CONSIGNE 1
Relevez toutes les personnes nommées dans le document source.
CONSIGNE 2
Recopiez le passage du document source qui commence par « Au fil des changements » et se poursuit jusqu'à « déterminaient le sens. », en substituant « remarquable » à « exceptionnelle ».

DOCUMENT SOURCE
——————————

Un peu d’histoire : entre hier et aujourd’hui, la force inattendue d’un trait d’union.
Publié en Juillet 2020
Bien-traitance ! Un éclairage singulier, venu certes d’une actualité
récente mais aussi de la lente érosion des conditions de travail des
professionnels concernés par des situations de vulnérabilité de toutes
sortes, est venu conforter au-delà de toute prévision l’orthographe de
notre néologisme fondateur : rappelons qu’il avait émergé dans les
années 85-90, au sein du Comité de pilotage de « L’Opération
pouponnières », que le Bureau de l’enfance et de la famille réunissait
régulièrement au Ministère des Affaires sociales et de la Santé dès
Septembre 1978, sous l’impulsion de Simone Weil, alertée en I977 par la
présentation du film : « Enfants en pouponnière demande assistance ».
Au fil des changements ministériels, la dynamique et la longévité de ce
groupe de travail allait s’avérer exceptionnelle durant près de
vingt-cinq ans grâce à la psychologue Marie-Jeanne Reichen, tandis qu’à
la demande de Janine Lévy et Danielle Rapoport, Geneviève Appell allait
en assurer à la fois la rigueur et la créativité à partir des «
Principes d’action » qui en déterminaient le sens.

——————————

DONNÉES FOURNIES
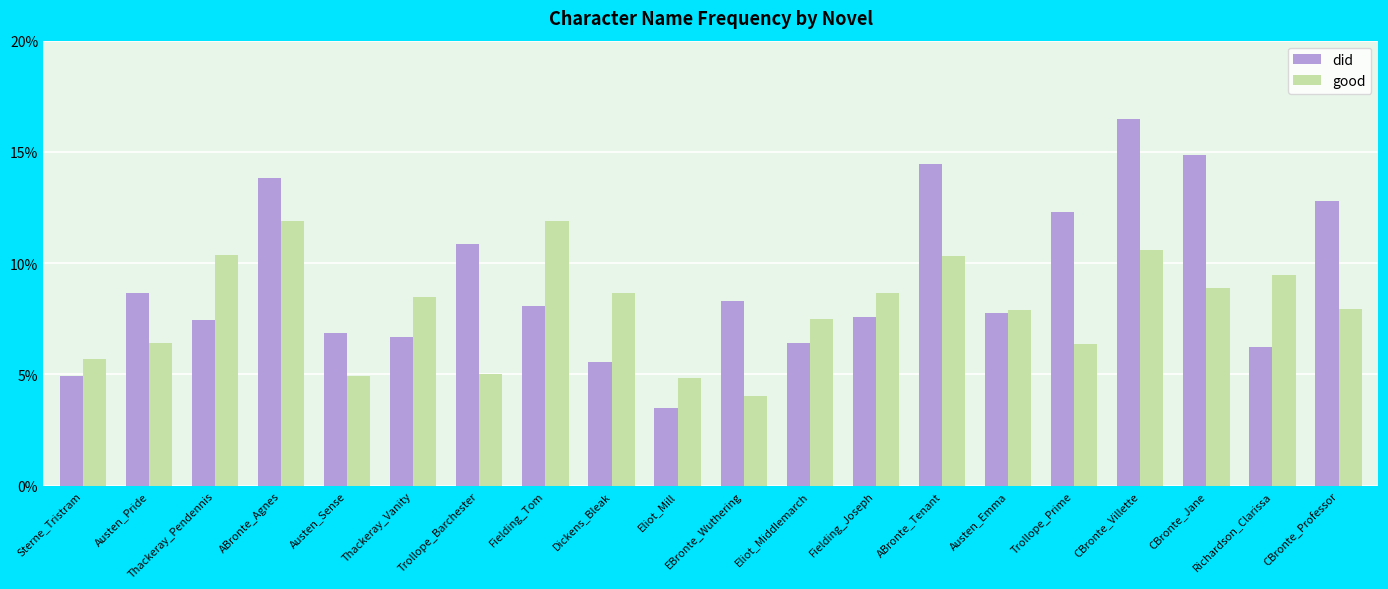

What is the difference between the second highest and second lowest values in the did series?

0.1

——————————

RÉPONSE 1
Simone Weil, Marie-Jeanne Reichen, Janine Lévy, Danielle Rapoport, Geneviève Appell

RÉPONSE 2
Au fil des changements ministériels, la dynamique et la longévité de ce
groupe de travail allait s’avérer remarquable durant près de
vingt-cinq ans grâce à la psychologue Marie-Jeanne Reichen, tandis qu’à
la demande de Janine Lévy et Danielle Rapoport, Geneviève Appell allait
en assurer à la fois la rigueur et la créativité à partir des «
Principes d’action » qui en déterminaient le sens.